Maybank Kim Eng Research reiterates a HOLD call with a price target of S$9.08.

Investor Central. We keep your investments honest.

1. How will the Wing Hang acquisition affect its stock price?

Analysts were concerned OCBC would pay too much for the acquisition.

But OCBC is ignoring analysts by going ahead with its Greater China business aspirations and the connections with other external customers.

This causes them to differ over the opinion that this acquisition will affect the stock price.

OCBC will pay HK$38.4 billion (S$6.23 billion) for the Hong Kong family-run bank owned by the Fung’s.

This includes 70 brick-and-mortar branches in the Pearl River Delta region and its Internet banking offerings for retail and corporate customers.

Chairman and CEO, Patrick Fung said in the outlook for 2014 that Hong Kong’s economy is expected to grow moderately with the support from low unemployment and a returning demand from the US and Europe.

China remains a key market for business as the growing internationalisation of the Chinese Yuan and interest rate differentials between Hong Kong and China will present more opportunities both domestic and foreign.

On the downside, there could be tighter credit control in China which could lead to lower deposits made in Hong Kong by Chinese customers.

The US Federal Reserve will also present challenges when it reduces its quantitative easing, which could spur capital flight in Hong Kong where locals start spending more offshore.

Moody’s will be considering a credit rating upgrade on Wing Hang Bank upon the acquisition by OCBC.

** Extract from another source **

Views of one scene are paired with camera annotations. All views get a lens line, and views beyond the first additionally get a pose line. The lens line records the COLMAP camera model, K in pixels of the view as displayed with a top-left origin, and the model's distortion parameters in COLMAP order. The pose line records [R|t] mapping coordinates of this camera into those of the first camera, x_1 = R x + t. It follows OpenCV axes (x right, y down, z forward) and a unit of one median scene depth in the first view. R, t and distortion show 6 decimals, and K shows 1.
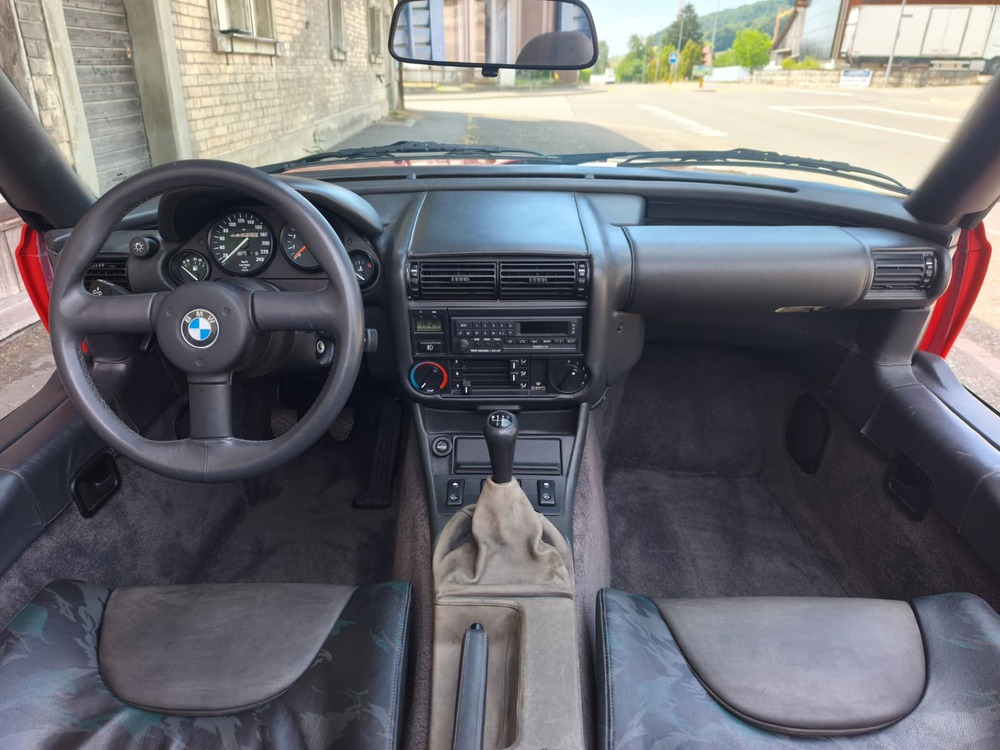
lens RADIAL K [[676.4, 0, 496.8], [0, 676.4, 374.0], [0, 0, 1]] dist [0.029136, -0.031087]
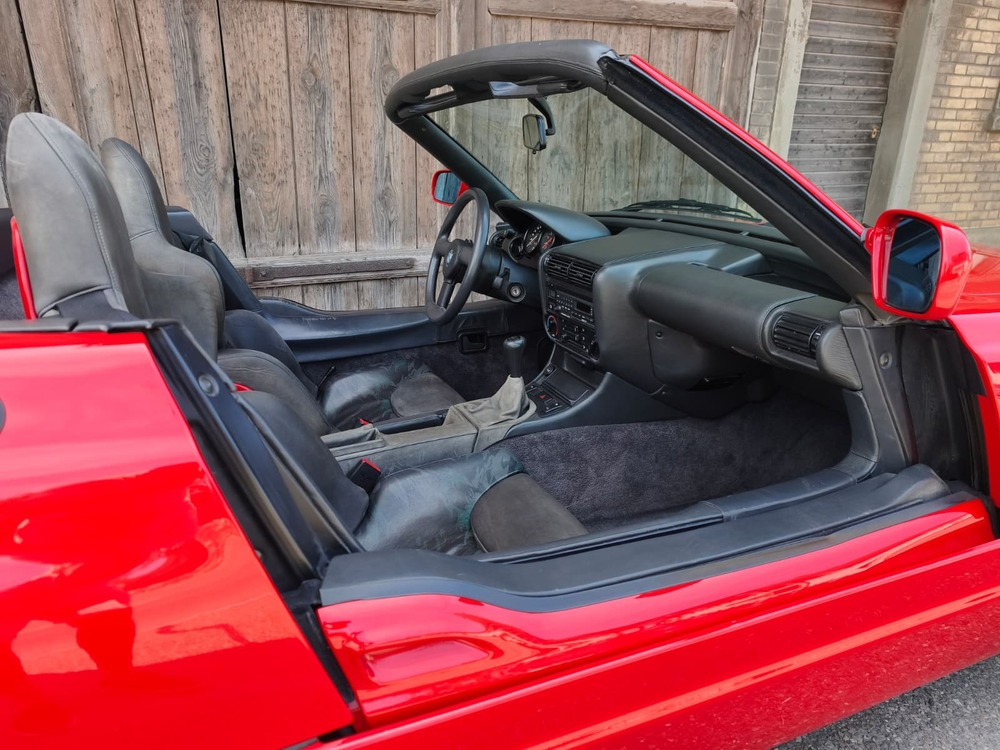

OCBC first entered the Chinese market with its 2006 acquisition of Bank of Ningbo at 12.2 per cent of its enlarged issued and paid-up capital.

It has now raised its stake to 20 per cent since a January 14 announcement.

2. Why did allowances for loans and other assets increase by S$20 million?

Banks lose money lent to customers who cannot pay, and we are curious to know what types and industries these customers are.

Are there new strategies to reduce this phenomena?

3. How much did the customer affecting business in Malaysia loan?

OCBC’s non-performing loan (NPL) ratio fell 50 basis points to 2.3 per cent in Q1 and it attributes this to a customer in the steel business.

What was the size of the loan and how much of it is outstanding?

Is there a new time frame drafted to recover this amount from the customer?

What guarantees have been given for this loan in the event it cannot be repaid?

4. What properties in Malaysia does Horizon Asset Management hope to capture?

While there is the issue of bad debt in its Malaysia operations, OCBC appears undeterred and is trying to capture more revenue with its new asset management company, Horizon Asset Management Sdn Bhd.

The April 28, 2014 announcement states it is 49 per cent-owned by KIM Limited, an OCBC wholly-owned subsidiary, and the other 51 per cent by Sharosu Assets Sdn Bhd.

Which property types are in target?

How diverse will this portfolio be?

There was nothing to be found on Sharosu Assets on the Web, and Handshakes did not bring up anything other than the relations between Sharosu, KIM and OCBC already mentioned.

5. Who is Sharosu Assets Sdn Bhd?

While it is a private company, investors would naturally like to know who owns and runs it.

By its name, and its investment with OCBC in Horizon Asset Management, it is obviously in properties investment.

But what else could it be doing?

6. How will Sharosu Assets dictate operations with its 51 per cent control?

Sharosu Assets has majority control in Horizon Assets, so it is a question what it will do in dictating the properties investment directions of Horizon Assets Management.

7. Why did it take so long to dissolve Tat Lee Warehousing?

It first announced the proposal to dissolve subsidiary Tat Lee Warehousing Pte Ltd on September 28, 2012.

After nearly two years, this has been confirmed through this May 2, 2014 announcement.

Why has it taken so long for this action?

We have sent these questions to the company to invite them for an on-camera interview, and/or seek their written response.

So far, we have not had a reply (which is why you are seeing this message).